Healthcare: Although not imminently translatable, our work will provide a rationale for designing future therapeutic strategies that target effectively mitotic breast cancer stem cells to correct their unbalanced cell divisions and fate outcomes. Building on our expertise in 3D organoid cultures we will collaborate with clinical scientists from the closely located Cancer Sciences of the University of Southampton (UoS) to generate patient specific cell cultures for therapeutic purposes and drug discovery by targeting KIF5/kinesin-1 and other mitotic proteins. These will represent cost-effective methods, which will ultimately help increase anti-cancer treatment efficiency, enhance the quality of life and decrease the burden on the National Health Service.

Biotechnology and Pharmaceutical Industry: Our work will enhance our understanding of how unbalance in cell division and fate choices in mammary stem cells can lead to the abnormal cell behaviour and tissue architecture observed in cancer, with considerable implications on drug discovery. Those in biotechnology and pharmaceutical industries looking to develop novel and improved approaches for the treatment of breast cancer will greatly benefit from the outcomes of this study. Knowledge transfer activities with these partners will be actively implemented (e.g. through industry-funded studentships) - this is likely to positively influence these industries and create new jobs to increase UK's competitiveness.

Education: Our work will contribute to building a workforce for the future of stem cell research with unique and highly desirable/marketable skill-sets. This project will train one PDRA and will contribute to the training of a PhD student, as well as undergraduate students who pass through the lab. The results generated during this project will serve as an invaluable tool for research-led teaching activities in the relevant higher education courses for basic scientists and health professionals in the UK and abroad.

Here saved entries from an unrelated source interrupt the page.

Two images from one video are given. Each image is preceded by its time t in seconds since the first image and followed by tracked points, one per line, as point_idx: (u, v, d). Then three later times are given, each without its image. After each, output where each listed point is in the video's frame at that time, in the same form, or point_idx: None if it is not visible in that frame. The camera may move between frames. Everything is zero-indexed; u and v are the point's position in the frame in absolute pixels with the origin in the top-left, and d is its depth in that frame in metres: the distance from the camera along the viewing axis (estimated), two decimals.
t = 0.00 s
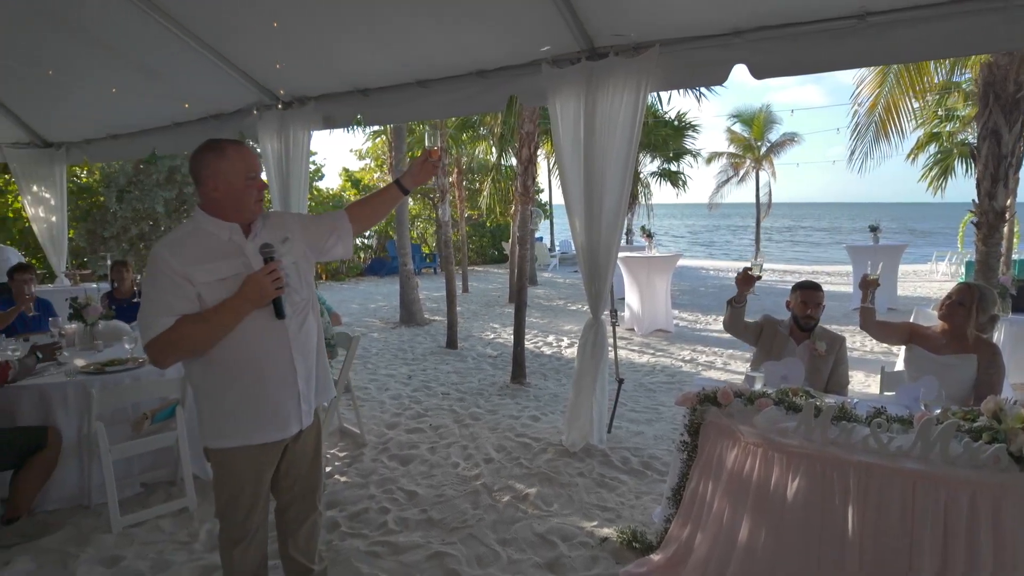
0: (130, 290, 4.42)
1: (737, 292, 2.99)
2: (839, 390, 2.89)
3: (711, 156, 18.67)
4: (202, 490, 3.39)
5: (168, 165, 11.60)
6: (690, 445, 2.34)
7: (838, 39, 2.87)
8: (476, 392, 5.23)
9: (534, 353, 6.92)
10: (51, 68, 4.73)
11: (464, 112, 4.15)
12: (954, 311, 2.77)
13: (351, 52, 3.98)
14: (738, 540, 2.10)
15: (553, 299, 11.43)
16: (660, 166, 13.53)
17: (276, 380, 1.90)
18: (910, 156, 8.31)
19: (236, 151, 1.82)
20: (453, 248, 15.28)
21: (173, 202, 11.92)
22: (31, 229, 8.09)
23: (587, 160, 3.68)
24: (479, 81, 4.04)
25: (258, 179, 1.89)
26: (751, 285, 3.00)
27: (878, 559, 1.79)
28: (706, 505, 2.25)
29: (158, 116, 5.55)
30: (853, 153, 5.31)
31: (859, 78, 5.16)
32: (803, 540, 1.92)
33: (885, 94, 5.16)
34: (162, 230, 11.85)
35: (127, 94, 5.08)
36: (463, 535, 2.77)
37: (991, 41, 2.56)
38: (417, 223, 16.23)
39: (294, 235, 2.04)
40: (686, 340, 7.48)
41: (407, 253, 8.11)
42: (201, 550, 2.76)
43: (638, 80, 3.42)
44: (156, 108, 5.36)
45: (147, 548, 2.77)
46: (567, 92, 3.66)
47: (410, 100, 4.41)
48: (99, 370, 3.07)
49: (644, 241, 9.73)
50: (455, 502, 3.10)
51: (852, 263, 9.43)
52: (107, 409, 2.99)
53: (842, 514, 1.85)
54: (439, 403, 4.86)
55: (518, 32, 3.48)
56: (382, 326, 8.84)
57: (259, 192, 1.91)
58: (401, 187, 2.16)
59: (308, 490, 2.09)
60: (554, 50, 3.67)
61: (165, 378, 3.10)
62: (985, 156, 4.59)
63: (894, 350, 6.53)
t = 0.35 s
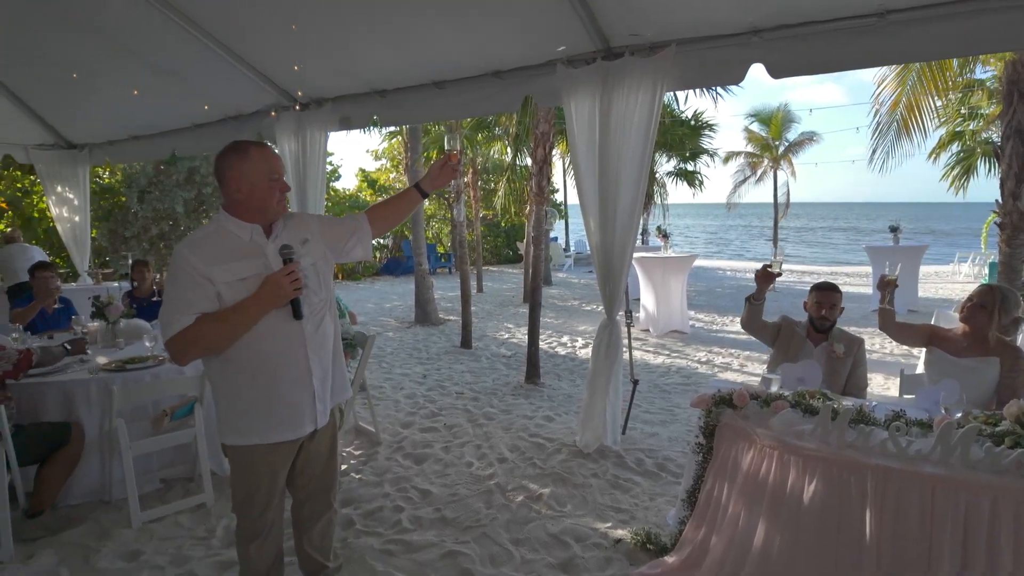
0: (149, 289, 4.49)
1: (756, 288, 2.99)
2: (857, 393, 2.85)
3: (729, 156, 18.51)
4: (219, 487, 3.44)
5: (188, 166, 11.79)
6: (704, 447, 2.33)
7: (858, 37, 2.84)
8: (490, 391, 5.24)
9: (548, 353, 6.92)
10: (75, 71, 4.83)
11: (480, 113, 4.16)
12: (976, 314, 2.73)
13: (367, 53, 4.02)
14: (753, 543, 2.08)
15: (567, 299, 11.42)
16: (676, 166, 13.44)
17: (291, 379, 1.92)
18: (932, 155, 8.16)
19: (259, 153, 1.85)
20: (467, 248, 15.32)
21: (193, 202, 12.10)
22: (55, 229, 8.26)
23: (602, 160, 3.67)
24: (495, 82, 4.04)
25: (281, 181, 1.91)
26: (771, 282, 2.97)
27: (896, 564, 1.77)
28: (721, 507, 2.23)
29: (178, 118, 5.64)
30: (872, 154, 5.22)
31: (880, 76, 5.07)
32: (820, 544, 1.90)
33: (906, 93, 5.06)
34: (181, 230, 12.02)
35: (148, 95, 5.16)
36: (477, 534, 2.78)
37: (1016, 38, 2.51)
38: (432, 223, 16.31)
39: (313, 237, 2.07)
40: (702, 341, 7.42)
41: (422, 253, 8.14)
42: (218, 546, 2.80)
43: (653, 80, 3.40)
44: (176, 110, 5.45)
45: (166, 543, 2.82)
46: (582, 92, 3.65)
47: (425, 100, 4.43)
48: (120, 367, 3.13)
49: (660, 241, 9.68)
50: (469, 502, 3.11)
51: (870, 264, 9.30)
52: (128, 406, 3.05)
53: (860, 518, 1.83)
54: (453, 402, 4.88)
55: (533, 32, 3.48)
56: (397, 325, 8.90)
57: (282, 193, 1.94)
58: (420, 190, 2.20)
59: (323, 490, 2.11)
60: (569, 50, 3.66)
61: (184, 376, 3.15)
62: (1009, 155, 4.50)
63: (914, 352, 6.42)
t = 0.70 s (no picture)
0: (159, 288, 4.52)
1: (763, 281, 2.97)
2: (866, 395, 2.81)
3: (740, 155, 18.38)
4: (226, 485, 3.46)
5: (199, 166, 11.90)
6: (710, 449, 2.31)
7: (868, 35, 2.80)
8: (497, 391, 5.23)
9: (556, 353, 6.90)
10: (87, 72, 4.88)
11: (486, 113, 4.15)
12: (987, 315, 2.69)
13: (374, 53, 4.02)
14: (758, 547, 2.05)
15: (576, 299, 11.39)
16: (687, 166, 13.38)
17: (291, 380, 1.92)
18: (947, 154, 8.05)
19: (267, 156, 1.85)
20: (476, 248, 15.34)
21: (204, 202, 12.20)
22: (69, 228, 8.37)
23: (609, 159, 3.65)
24: (501, 81, 4.04)
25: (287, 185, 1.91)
26: (777, 276, 2.95)
27: (904, 570, 1.74)
28: (727, 509, 2.21)
29: (188, 118, 5.68)
30: (887, 154, 5.16)
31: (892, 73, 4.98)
32: (826, 548, 1.87)
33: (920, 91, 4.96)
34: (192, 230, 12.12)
35: (158, 96, 5.21)
36: (481, 534, 2.78)
37: None
38: (441, 223, 16.32)
39: (318, 239, 2.07)
40: (711, 342, 7.36)
41: (431, 253, 8.15)
42: (224, 544, 2.81)
43: (661, 78, 3.38)
44: (186, 110, 5.49)
45: (173, 541, 2.84)
46: (589, 91, 3.63)
47: (433, 100, 4.43)
48: (128, 366, 3.16)
49: (669, 241, 9.63)
50: (473, 502, 3.10)
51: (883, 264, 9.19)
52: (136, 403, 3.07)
53: (867, 522, 1.80)
54: (460, 402, 4.88)
55: (540, 31, 3.48)
56: (406, 325, 8.91)
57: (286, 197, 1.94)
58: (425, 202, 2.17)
59: (325, 491, 2.11)
60: (576, 49, 3.64)
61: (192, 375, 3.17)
62: None
63: (927, 354, 6.33)
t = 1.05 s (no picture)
0: (171, 288, 4.57)
1: (773, 282, 2.95)
2: (878, 399, 2.78)
3: (751, 155, 18.27)
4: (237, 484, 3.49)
5: (211, 167, 12.02)
6: (719, 452, 2.30)
7: (881, 36, 2.78)
8: (505, 392, 5.24)
9: (565, 354, 6.90)
10: (102, 75, 4.94)
11: (495, 114, 4.16)
12: (1000, 318, 2.66)
13: (385, 55, 4.04)
14: (768, 551, 2.04)
15: (586, 300, 11.37)
16: (697, 166, 13.33)
17: (298, 383, 1.93)
18: (961, 154, 7.97)
19: (283, 164, 1.87)
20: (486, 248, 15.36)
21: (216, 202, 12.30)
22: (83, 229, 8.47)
23: (618, 161, 3.64)
24: (511, 83, 4.04)
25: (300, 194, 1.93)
26: (787, 275, 2.94)
27: None
28: (736, 513, 2.20)
29: (201, 120, 5.74)
30: (894, 154, 5.11)
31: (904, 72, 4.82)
32: (836, 553, 1.86)
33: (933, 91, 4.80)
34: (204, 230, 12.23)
35: (172, 98, 5.27)
36: (490, 536, 2.78)
37: None
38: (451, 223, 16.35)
39: (329, 247, 2.09)
40: (722, 343, 7.33)
41: (440, 254, 8.17)
42: (235, 544, 2.84)
43: (671, 79, 3.37)
44: (199, 113, 5.54)
45: (185, 540, 2.87)
46: (599, 92, 3.62)
47: (442, 102, 4.44)
48: (141, 366, 3.19)
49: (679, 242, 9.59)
50: (482, 503, 3.11)
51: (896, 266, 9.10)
52: (149, 403, 3.11)
53: (878, 527, 1.79)
54: (469, 403, 4.89)
55: (550, 33, 3.48)
56: (415, 325, 8.94)
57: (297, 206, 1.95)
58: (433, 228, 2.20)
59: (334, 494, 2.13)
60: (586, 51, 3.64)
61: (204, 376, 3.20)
62: None
63: (941, 357, 6.27)
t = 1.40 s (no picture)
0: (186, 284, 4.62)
1: (786, 281, 2.92)
2: (893, 399, 2.75)
3: (766, 154, 18.11)
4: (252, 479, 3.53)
5: (227, 168, 12.18)
6: (731, 450, 2.28)
7: (898, 31, 2.74)
8: (517, 391, 5.24)
9: (577, 353, 6.89)
10: (120, 75, 5.02)
11: (508, 112, 4.17)
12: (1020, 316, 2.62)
13: (397, 53, 4.06)
14: (779, 549, 2.02)
15: (598, 299, 11.34)
16: (711, 165, 13.24)
17: (304, 377, 1.95)
18: (981, 152, 7.83)
19: (295, 159, 1.90)
20: (498, 248, 15.38)
21: (232, 202, 12.43)
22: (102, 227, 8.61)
23: (631, 158, 3.63)
24: (523, 81, 4.04)
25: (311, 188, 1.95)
26: (801, 275, 2.91)
27: None
28: (748, 511, 2.18)
29: (217, 120, 5.80)
30: (911, 151, 5.05)
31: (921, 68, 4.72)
32: (849, 551, 1.84)
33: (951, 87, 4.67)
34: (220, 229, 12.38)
35: (188, 97, 5.34)
36: (499, 532, 2.79)
37: None
38: (463, 222, 16.38)
39: (339, 242, 2.13)
40: (735, 343, 7.27)
41: (453, 253, 8.19)
42: (248, 536, 2.87)
43: (684, 76, 3.35)
44: (215, 112, 5.61)
45: (199, 532, 2.91)
46: (611, 90, 3.61)
47: (455, 100, 4.45)
48: (157, 361, 3.24)
49: (693, 241, 9.54)
50: (493, 499, 3.12)
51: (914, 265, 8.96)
52: (165, 397, 3.16)
53: (891, 526, 1.77)
54: (480, 400, 4.90)
55: (562, 30, 3.48)
56: (428, 323, 8.98)
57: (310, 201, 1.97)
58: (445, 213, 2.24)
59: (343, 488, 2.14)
60: (598, 48, 3.63)
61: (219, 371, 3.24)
62: None
63: (959, 357, 6.17)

The General Public: We are committed to engaging the public with our research to educate and raise awareness of the importance of our current research for understanding breast cancer and for the development of novel therapeutic approaches to combat the disease. We will also be actively involved in various UoS outreach events and implement partnerships with local schools to illustrate the broader impact of our research, to inspire the next generation of young scientists. The UoS has a Public Engagement with Research unit "PERu", with a dedicated team who will assist in identifying activities and events for promoting our research. Through this program, our work will also have an ongoing impact on public awareness, engagement, and debates around the importance of stem cell research for understanding human diseases. We will also use UoS press office and appropriate social media tools to reach the wider public.